Longevity Coatings has invested in advanced HVAF (High-Velocity Air-Fuel) technology, a cutting-edge thermal spray process that enables us to apply carbide coatings with exceptional hardness, wear resistance, and durability surpassing traditional methods. This innovative equipment empowers us to deliver industry-leading coatings, ensuring superior protection for critical components in the toughest environments.
High-Velocity Air-Fuel (HVAF) coatings offer a range of benefits that make them a compelling alternative to traditional coating methods, particularly in demanding industrial applications. Unlike HVOF (High-Velocity Oxy-Fuel), HVAF uses compressed air instead of oxygen, resulting in a cooler process that minimizes oxidation and thermal degradation of the coating material. This leads to denser, smoother coatings with improved corrosion and wear resistance, making them highly effective for protecting components in industries such as aerospace, energy, and manufacturing. HVAF coatings also achieve excellent bond strength and lower porosity, enhancing durability and reducing the need for frequent repairs or replacements. Additionally, the process is more cost-effective and environmentally friendly due to reduced fuel consumption and the ability to apply thinner, high-quality layers. Carbide coatings of 0.010–0.050 inches are typical, though very fine feedstock can be used to produce smooth, hard, as-sprayed, or lightly polished coatings with a surface finish as fine as 50 Ra. With the flexibility to use materials such as carbides or metals, HVAF coatings provide tailored solutions that optimize performance and extend the service life of critical equipment.
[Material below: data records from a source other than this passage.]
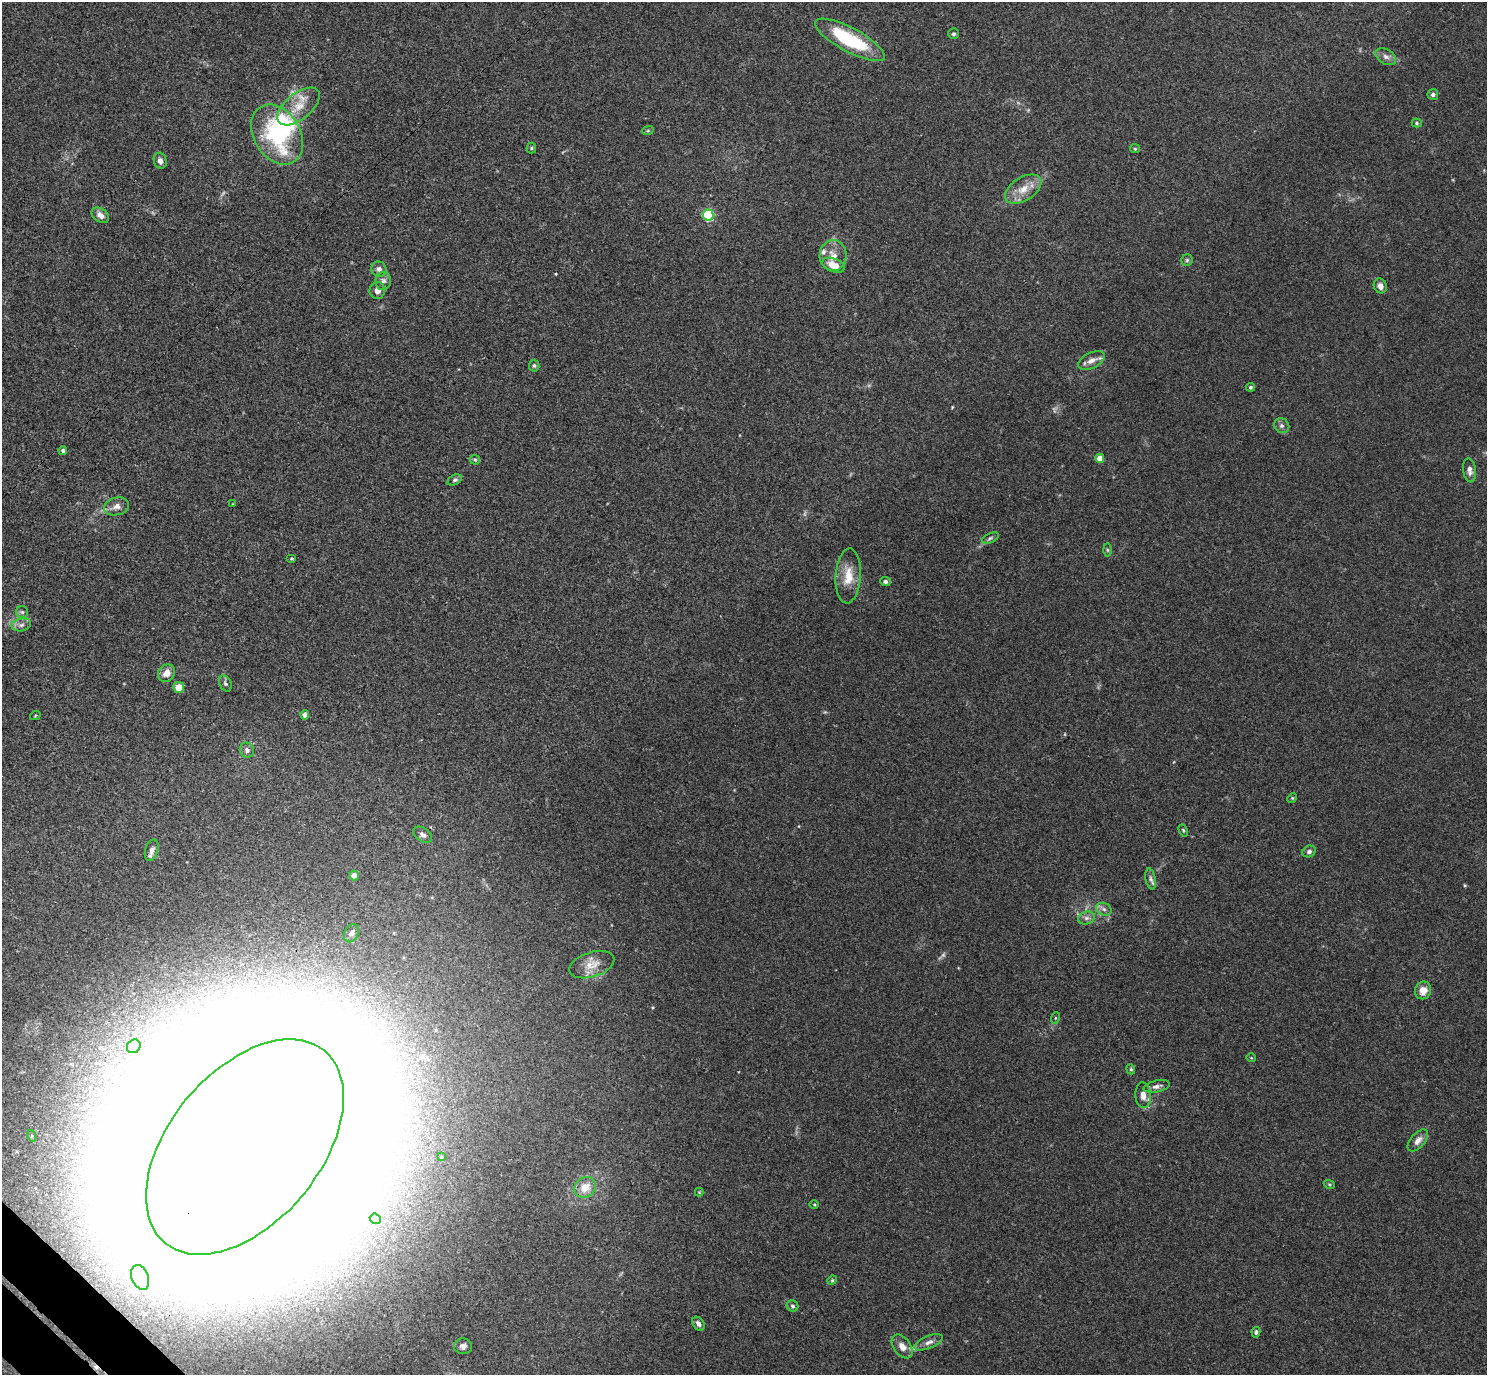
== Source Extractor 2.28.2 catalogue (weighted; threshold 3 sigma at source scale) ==
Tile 7 of 4 x 4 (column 3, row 2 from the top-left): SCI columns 3015-4499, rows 2944-4316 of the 6029 x 6028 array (HDU 1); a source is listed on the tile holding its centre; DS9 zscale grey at full resolution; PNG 1489 x 1377 px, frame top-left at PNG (2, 2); each listed source drawn as its Kron ellipse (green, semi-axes under 4 px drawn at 4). Shown black and unused: <1% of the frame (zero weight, under 3 of 4 exposures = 5% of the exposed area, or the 3 px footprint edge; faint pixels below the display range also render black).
The hardness of tungsten carbide coatings applied via High-Velocity Air-Fuel (HVAF) versus High-Velocity Oxy-Fuel (HVOF) showcases distinct differences due to the processes’ thermal characteristics. HVAF coatings typically achieve higher hardness levels, often exceeding 1250–1500 Vickers (HV300), compared to HVOF coatings, which generally range between 1000–1300 HV300, depending on specific parameters and materials used. This advantage stems from HVAF’s lower operating temperatures, which minimize oxidation and decarburization of tungsten carbide particles during spraying, preserving their inherent hardness and crystalline structure. In contrast, HVOF’s higher flame temperatures can cause slight thermal degradation, reducing the carbide’s hardness by forming softer phases like W₂C or metallic binder enrichment. Most HVOF coatings contain 2–4% oxygen in the form of glassy phases. With HVAF, the flame consumes nearly all available O₂ in the mix, virtually eliminating oxygen from the resulting coating. This has a dramatic effect on a carbide coating’s ability to withstand impact and flexure. As a result, HVAF-applied tungsten carbide coatings offer superior resistance to wear and abrasion, making them particularly valuable for applications like oilfield parts, where maximum hardness translates directly to enhanced durability and performance under extreme conditions.